課題一覧:
#1 黒鉛粒子についての文章から、「本発明によれば、鱗片状黒鉛粒」を含む語句で始まり「どうしの間でせん断が起こる。」で終わる部分を、一字一句違えずに書き写してください。
#2 次の(a)〜(c)が黒鉛粒子についての文章と一致するかを、それぞれ「はい」か「いいえ」で答え、判断の根拠となる本文の語句をそのまま引用してください。(a) 黒鉛化度の差K2−K1は0.03〜0.15とされる。(b) 長球状黒鉛粒子の黒鉛化度は、鱗片状黒鉛粒子の黒鉛化度よりも大きい。(c) 移着時に鱗片状黒鉛粒子内でせん断が起こると、鱗片状黒鉛粒子は長球状黒鉛粒子上に残らない。

提供テキスト:
---

本発明によれば、鱗片状黒鉛粒子の黒鉛化度K2が、長球状黒鉛粒子の黒鉛化度K1よりも大きく、その差K2−K1は、0.03〜0.15とする。この関係であると、鱗片状黒鉛粒子は、長球状黒鉛粒子よりも、外力をうけた場合に塑性変形が若干起こり易くなり、鱗片状黒鉛粒子が長球状黒鉛粒子上に移着しやすくなる。
移着時に、鱗片状黒鉛粒子および長球状黒鉛粒子が塑性変形し粒子のAB面間でせん断が起こる場合があるが、上記黒鉛化度の関係であると、鱗片状黒鉛粒子内でせん断が起こりやすく、長球状黒鉛粒子内ではせん断が起こり難くなる。なお、移着時に鱗片状黒鉛粒子内にせん断が起こっても、長球状黒鉛粒子上に鱗片状黒鉛粒子が移着した状態で残る。すなわち、長球状黒鉛粒子の表面と接した側の鱗片状黒鉛粒子が残るように鱗片状黒鉛粒子のAB面どうしの間でせん断が起こる。

---

提供データ:

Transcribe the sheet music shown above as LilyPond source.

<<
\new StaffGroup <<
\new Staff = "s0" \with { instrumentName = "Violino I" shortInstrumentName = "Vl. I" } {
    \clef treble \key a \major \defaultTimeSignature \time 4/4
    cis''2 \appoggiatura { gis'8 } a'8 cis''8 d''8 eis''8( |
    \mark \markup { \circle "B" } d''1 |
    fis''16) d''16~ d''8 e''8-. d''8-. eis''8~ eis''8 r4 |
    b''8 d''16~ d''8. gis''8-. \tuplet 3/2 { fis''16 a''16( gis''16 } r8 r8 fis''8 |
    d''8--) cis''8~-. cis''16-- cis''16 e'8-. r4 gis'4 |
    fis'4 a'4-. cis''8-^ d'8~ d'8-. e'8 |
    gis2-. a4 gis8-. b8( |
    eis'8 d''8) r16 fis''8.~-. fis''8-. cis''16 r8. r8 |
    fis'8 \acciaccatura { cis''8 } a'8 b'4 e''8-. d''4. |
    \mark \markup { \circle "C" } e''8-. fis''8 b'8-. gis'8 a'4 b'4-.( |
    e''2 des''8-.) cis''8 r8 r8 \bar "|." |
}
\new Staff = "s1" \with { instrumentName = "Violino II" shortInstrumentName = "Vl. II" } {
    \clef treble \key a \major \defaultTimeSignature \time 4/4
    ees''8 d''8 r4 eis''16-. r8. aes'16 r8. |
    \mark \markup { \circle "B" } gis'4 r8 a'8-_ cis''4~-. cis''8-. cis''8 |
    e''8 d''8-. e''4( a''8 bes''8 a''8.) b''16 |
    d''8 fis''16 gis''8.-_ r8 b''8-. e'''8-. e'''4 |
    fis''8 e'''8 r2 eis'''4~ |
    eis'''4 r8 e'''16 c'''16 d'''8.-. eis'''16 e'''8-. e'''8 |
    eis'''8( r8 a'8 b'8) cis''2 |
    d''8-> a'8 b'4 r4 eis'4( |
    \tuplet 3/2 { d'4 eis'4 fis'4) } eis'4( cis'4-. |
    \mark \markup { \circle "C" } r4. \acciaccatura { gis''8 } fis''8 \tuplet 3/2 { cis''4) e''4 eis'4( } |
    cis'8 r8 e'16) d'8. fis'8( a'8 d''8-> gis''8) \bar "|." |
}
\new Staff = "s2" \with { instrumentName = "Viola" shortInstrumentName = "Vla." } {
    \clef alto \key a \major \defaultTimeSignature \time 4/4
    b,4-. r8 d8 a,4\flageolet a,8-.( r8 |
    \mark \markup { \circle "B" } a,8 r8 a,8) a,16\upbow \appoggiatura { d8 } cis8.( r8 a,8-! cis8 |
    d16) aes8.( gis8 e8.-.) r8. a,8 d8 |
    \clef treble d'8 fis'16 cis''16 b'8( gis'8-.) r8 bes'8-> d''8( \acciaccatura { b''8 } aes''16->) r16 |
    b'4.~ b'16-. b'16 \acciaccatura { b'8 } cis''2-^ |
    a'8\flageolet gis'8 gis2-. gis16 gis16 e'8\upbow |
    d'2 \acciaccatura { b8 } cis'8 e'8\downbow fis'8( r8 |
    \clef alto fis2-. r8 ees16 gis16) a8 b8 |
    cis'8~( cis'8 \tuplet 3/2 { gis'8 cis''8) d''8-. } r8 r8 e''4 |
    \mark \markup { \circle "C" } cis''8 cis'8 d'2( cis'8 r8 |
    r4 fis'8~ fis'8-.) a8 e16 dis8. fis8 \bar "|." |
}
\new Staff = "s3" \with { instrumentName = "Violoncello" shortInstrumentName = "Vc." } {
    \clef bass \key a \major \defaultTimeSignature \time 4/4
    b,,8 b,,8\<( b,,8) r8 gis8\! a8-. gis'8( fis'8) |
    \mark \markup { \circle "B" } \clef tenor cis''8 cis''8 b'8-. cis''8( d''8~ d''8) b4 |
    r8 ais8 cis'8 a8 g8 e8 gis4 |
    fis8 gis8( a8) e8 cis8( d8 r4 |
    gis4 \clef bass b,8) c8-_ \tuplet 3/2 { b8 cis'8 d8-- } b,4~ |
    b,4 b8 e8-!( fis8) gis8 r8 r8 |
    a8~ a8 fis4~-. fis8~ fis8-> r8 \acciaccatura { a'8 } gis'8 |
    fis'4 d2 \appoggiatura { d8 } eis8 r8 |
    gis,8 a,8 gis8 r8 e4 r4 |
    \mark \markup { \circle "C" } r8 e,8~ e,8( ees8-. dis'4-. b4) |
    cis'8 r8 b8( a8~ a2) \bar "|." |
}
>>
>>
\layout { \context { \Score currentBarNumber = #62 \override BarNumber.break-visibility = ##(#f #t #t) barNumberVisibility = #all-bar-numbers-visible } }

---

解答一覧:
#1
本発明によれば、鱗片状黒鉛粒子の黒鉛化度K2が、長球状黒鉛粒子の黒鉛化度K1よりも大きく、その差K2−K1は、0.03〜0.15とする。この関係であると、鱗片状黒鉛粒子は、長球状黒鉛粒子よりも、外力をうけた場合に塑性変形が若干起こり易くなり、鱗片状黒鉛粒子が長球状黒鉛粒子上に移着しやすくなる。
移着時に、鱗片状黒鉛粒子および長球状黒鉛粒子が塑性変形し粒子のAB面間でせん断が起こる場合があるが、上記黒鉛化度の関係であると、鱗片状黒鉛粒子内でせん断が起こりやすく、長球状黒鉛粒子内ではせん断が起こり難くなる。なお、移着時に鱗片状黒鉛粒子内にせん断が起こっても、長球状黒鉛粒子上に鱗片状黒鉛粒子が移着した状態で残る。すなわち、長球状黒鉛粒子の表面と接した側の鱗片状黒鉛粒子が残るように鱗片状黒鉛粒子のAB面どうしの間でせん断が起こる。

#2
(a) はい。「その差K2−K1は、0.03〜0.15とする」
(b) いいえ。「鱗片状黒鉛粒子の黒鉛化度K2が、長球状黒鉛粒子の黒鉛化度K1よりも大きく」
(c) いいえ。「移着時に鱗片状黒鉛粒子内にせん断が起こっても、長球状黒鉛粒子上に鱗片状黒鉛粒子が移着した状態で残る」